Find the last ten digits of the series, $1^1 + 2^2 + 3^3 + ... + 1000^{1000}$.

#### Version 1: The obvious way¶

```
from six.moves import map, range, reduce
```

```
sum(map(lambda k: k**k, range(1, 1000+1))) % 10**10
```

This leaves much to be desired since we have to compute a integer with at least $10^{3000}$ digits only to truncate off $10^{3000} - 10^{10} = 10^{10} (10^{2990} - 1)$ digits. Note that in most other languages such as Java, we would have had to resort to some library like `BigInteger`

to perform this computation. In Python, all numbers are represented by a (theoretically) infinite number of bits:

Integers (int)

These represent numbers in an unlimited range, subject to available (virtual) memory only.

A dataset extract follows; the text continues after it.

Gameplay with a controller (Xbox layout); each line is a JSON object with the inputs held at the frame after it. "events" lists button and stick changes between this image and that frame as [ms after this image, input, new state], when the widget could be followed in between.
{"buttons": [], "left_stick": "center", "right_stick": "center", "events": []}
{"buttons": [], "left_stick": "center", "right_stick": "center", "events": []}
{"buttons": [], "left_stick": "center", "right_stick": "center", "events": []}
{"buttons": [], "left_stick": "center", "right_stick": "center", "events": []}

For the purpose of shift and mask operations, a binary representation is assumed, and negative numbers are represented in a variant of 2’s complement which gives the illusion of an infinite string of sign bits extending to the left.

#### Version 2: Some simple modulo arithmetic¶

We're asked to find $1^1 + 2^2 + 3^3 + ... + 1000^{1000} \mod 10^{10}$. Note that
$$a + b \mod n = (a \mod n) + (b \mod n)$$
and that
$$a \cdot b \mod n = (a \mod n) \cdot (b \mod n)$$
so we can implement modulo `sum`

and `prod`

functions.

```
def prod_mod(nums, m):
"Multiply all nums modulo m"
return reduce(lambda p, q: (p*q)%m, map(lambda n: n%m, nums))
```

```
from itertools import repeat
pow_mod = lambda n, p, m: prod_mod(repeat(n, p), m)
```

```
pow_mod(3, 3, 8)
```

```
sum_mod = lambda nums, m: reduce(lambda p, q: (p+q)%m, map(lambda n: n%m, nums))
```

```
sum_mod(map(lambda k: pow_mod(k, k, 10**10), range(1, 1000+1)), 10**10)
```

This way, we never let the result of any intermediate addition or multiplication exceed $10^{10}-1$.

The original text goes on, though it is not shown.